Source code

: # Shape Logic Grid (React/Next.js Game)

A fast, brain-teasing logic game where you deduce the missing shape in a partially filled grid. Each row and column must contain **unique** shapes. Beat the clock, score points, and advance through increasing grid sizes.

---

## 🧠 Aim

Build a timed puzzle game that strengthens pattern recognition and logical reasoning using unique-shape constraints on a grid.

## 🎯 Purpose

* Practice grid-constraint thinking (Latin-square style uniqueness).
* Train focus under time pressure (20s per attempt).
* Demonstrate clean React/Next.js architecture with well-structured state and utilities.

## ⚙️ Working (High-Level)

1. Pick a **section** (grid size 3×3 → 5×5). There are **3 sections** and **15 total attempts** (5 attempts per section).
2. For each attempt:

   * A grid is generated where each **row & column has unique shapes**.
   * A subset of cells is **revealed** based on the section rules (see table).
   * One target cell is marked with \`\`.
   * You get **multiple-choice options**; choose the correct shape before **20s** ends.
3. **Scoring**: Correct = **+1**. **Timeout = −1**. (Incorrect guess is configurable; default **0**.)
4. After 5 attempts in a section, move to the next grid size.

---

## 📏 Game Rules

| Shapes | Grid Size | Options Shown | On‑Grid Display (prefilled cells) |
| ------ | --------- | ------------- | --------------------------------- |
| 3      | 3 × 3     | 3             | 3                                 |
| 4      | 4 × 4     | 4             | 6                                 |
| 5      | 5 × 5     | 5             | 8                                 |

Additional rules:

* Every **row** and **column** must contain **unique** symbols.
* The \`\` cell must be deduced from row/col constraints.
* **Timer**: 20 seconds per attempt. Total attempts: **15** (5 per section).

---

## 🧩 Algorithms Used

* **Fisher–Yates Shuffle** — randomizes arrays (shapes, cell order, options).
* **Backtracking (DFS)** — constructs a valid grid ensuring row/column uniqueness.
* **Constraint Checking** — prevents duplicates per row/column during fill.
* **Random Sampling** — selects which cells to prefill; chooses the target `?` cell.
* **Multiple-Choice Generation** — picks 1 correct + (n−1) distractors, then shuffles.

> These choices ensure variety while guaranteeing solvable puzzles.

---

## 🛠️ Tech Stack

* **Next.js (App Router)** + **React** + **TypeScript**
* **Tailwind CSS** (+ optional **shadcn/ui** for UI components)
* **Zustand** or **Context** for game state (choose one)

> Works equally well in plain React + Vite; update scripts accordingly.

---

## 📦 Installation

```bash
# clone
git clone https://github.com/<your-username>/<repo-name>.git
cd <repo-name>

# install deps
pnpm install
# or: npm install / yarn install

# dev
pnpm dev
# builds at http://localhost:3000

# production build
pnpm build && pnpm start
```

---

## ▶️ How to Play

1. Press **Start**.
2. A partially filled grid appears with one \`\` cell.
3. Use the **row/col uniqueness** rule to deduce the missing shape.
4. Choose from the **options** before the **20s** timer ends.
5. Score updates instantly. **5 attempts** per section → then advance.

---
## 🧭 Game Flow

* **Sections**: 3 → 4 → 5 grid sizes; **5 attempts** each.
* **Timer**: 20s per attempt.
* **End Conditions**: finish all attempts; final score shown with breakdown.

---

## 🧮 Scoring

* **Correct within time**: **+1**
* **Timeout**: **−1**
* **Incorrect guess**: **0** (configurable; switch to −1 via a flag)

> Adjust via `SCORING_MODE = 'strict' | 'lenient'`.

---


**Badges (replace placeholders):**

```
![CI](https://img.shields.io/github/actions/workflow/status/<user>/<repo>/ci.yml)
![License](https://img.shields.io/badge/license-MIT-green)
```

________________________________________

• _Aim of the exercise_
Restate the whole set of entries exactly.

• _Completed exercise_
Source code

: # Shape Logic Grid (React/Next.js Game)

A fast, brain-teasing logic game where you deduce the missing shape in a partially filled grid. Each row and column must contain **unique** shapes. Beat the clock, score points, and advance through increasing grid sizes.

---

## 🧠 Aim

Build a timed puzzle game that strengthens pattern recognition and logical reasoning using unique-shape constraints on a grid.

## 🎯 Purpose

* Practice grid-constraint thinking (Latin-square style uniqueness).
* Train focus under time pressure (20s per attempt).
* Demonstrate clean React/Next.js architecture with well-structured state and utilities.

## ⚙️ Working (High-Level)

1. Pick a **section** (grid size 3×3 → 5×5). There are **3 sections** and **15 total attempts** (5 attempts per section).
2. For each attempt:

   * A grid is generated where each **row & column has unique shapes**.
   * A subset of cells is **revealed** based on the section rules (see table).
   * One target cell is marked with \`\`.
   * You get **multiple-choice options**; choose the correct shape before **20s** ends.
3. **Scoring**: Correct = **+1**. **Timeout = −1**. (Incorrect guess is configurable; default **0**.)
4. After 5 attempts in a section, move to the next grid size.

---

## 📏 Game Rules

| Shapes | Grid Size | Options Shown | On‑Grid Display (prefilled cells) |
| ------ | --------- | ------------- | --------------------------------- |
| 3      | 3 × 3     | 3             | 3                                 |
| 4      | 4 × 4     | 4             | 6                                 |
| 5      | 5 × 5     | 5             | 8                                 |

Additional rules:

* Every **row** and **column** must contain **unique** symbols.
* The \`\` cell must be deduced from row/col constraints.
* **Timer**: 20 seconds per attempt. Total attempts: **15** (5 per section).

---

## 🧩 Algorithms Used

* **Fisher–Yates Shuffle** — randomizes arrays (shapes, cell order, options).
* **Backtracking (DFS)** — constructs a valid grid ensuring row/column uniqueness.
* **Constraint Checking** — prevents duplicates per row/column during fill.
* **Random Sampling** — selects which cells to prefill; chooses the target `?` cell.
* **Multiple-Choice Generation** — picks 1 correct + (n−1) distractors, then shuffles.

> These choices ensure variety while guaranteeing solvable puzzles.

---

## 🛠️ Tech Stack

* **Next.js (App Router)** + **React** + **TypeScript**
* **Tailwind CSS** (+ optional **shadcn/ui** for UI components)
* **Zustand** or **Context** for game state (choose one)

> Works equally well in plain React + Vite; update scripts accordingly.

---

## 📦 Installation

```bash
# clone
git clone https://github.com/<your-username>/<repo-name>.git
cd <repo-name>

# install deps
pnpm install
# or: npm install / yarn install

# dev
pnpm dev
# builds at http://localhost:3000

# production build
pnpm build && pnpm start
```

---

## ▶️ How to Play

1. Press **Start**.
2. A partially filled grid appears with one \`\` cell.
3. Use the **row/col uniqueness** rule to deduce the missing shape.
4. Choose from the **options** before the **20s** timer ends.
5. Score updates instantly. **5 attempts** per section → then advance.

---
## 🧭 Game Flow

* **Sections**: 3 → 4 → 5 grid sizes; **5 attempts** each.
* **Timer**: 20s per attempt.
* **End Conditions**: finish all attempts; final score shown with breakdown.

---

## 🧮 Scoring

* **Correct within time**: **+1**
* **Timeout**: **−1**
* **Incorrect guess**: **0** (configurable; switch to −1 via a flag)

> Adjust via `SCORING_MODE = 'strict' | 'lenient'`.

---


**Badges (replace placeholders):**

```
![CI](https://img.shields.io/github/actions/workflow/status/<user>/<repo>/ci.yml)
![License](https://img.shields.io/badge/license-MIT-green)
```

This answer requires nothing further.